— Extrait du texte —
◇ ◇ ◇
«Le gouvernement suisse a peur du peuple»
La position nébuleuse du Conseil fédéral sur la question européenne paraît invraisemblable à Roland Bieber.
Pour le directeur du Centre de droit comparé et européen de Lausanne, la tâche d’un gouvernement est justement d’adopter des positions claires. Interview.
Officiellement, l’adhésion de la Suisse à l’Union européenne (UE) n’est pas à l’ordre du jour. Le Conseil fédéral (gouvernement) entend d’abord mener à terme les négociations bilatérales. Ensuite, il procédera à une évaluation avant de commencer à discuter d’une adhésion.
Celle-ci n’en reste pas moins un but stratégique, mais un but qui ne fait plus partie du programme de législature 2004-2007. La demande d’adhésion déposée en 1992 ne sera pas retirée pour autant. Elle reste simplement «gelée».
Pour le professeur Roland Bieber, directeur du Centre de droit comparé et européen de l’Université de Lausanne, une position aussi hésitante est tout simplement inacceptable.
◇ ◇ ◇
— Données extraites —
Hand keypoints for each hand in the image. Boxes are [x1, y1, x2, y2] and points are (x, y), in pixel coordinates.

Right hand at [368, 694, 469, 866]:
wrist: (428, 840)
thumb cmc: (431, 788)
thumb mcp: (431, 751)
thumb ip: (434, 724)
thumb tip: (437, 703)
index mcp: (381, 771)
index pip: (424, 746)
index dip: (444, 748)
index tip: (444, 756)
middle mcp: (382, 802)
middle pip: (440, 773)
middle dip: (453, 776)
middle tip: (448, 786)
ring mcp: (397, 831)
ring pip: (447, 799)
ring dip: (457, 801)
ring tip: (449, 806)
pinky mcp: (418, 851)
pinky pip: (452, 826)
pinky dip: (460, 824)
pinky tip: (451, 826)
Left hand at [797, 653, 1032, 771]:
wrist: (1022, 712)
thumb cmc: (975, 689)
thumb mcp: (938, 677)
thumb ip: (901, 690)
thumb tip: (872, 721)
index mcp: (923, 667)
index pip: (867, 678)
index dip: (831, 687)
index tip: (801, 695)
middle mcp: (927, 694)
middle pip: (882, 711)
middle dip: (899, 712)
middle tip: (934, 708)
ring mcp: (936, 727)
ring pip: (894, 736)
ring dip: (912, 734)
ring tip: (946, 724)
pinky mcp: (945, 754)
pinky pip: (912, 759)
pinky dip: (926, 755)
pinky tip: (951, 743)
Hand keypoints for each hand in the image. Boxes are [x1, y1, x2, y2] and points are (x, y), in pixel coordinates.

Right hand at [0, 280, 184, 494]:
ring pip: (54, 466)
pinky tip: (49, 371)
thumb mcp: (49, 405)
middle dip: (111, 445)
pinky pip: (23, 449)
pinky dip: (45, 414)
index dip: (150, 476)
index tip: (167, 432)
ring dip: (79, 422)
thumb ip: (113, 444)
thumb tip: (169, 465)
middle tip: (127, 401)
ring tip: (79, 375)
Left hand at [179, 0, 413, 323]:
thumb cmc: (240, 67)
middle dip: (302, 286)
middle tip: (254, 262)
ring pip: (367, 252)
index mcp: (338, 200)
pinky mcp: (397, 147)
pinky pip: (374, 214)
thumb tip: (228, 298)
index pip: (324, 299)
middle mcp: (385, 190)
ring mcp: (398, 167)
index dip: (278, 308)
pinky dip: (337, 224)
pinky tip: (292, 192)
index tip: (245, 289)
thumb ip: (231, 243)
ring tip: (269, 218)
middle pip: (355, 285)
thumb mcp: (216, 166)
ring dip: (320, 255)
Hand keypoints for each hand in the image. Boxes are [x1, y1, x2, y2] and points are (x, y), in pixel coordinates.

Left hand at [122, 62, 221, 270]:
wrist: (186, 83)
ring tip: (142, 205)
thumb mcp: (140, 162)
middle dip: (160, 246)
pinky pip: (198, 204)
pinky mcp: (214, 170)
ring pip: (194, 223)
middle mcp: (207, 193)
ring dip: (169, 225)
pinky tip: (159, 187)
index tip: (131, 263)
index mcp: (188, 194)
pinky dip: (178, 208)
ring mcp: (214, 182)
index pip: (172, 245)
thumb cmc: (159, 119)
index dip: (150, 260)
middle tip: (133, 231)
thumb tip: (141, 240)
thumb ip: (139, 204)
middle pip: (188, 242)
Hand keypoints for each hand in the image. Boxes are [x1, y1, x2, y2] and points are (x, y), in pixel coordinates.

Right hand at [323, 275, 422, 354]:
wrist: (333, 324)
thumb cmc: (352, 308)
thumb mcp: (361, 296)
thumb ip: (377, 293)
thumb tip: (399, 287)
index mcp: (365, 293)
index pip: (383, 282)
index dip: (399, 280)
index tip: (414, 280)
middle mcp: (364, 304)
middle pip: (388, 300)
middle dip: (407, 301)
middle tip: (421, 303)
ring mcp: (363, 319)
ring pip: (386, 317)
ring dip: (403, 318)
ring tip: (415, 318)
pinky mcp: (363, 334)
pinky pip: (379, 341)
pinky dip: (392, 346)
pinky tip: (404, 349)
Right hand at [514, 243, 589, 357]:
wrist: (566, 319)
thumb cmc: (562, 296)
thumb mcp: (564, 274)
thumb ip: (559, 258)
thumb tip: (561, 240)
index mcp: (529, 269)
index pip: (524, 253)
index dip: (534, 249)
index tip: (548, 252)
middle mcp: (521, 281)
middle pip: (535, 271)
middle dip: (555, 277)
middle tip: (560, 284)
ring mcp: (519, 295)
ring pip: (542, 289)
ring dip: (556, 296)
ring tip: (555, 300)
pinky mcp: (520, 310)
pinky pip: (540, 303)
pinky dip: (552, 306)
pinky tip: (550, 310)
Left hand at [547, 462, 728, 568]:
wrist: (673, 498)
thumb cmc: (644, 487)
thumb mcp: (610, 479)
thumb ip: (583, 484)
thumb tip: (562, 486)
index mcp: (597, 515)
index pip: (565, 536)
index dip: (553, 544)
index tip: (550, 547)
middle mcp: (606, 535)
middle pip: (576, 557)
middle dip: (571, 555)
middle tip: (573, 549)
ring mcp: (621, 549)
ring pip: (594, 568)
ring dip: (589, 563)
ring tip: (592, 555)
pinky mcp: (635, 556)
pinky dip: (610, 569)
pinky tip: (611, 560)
◇ ◇ ◇
Selon l'article sur la Suisse et l'Union européenne, quelles étapes le Conseil fédéral compte-t-il suivre au sujet de l'adhésion ? Donnez-les dans l'ordre.

1. Mener à terme les négociations bilatérales.
2. Procéder à une évaluation.
3. Commencer à discuter d'une adhésion.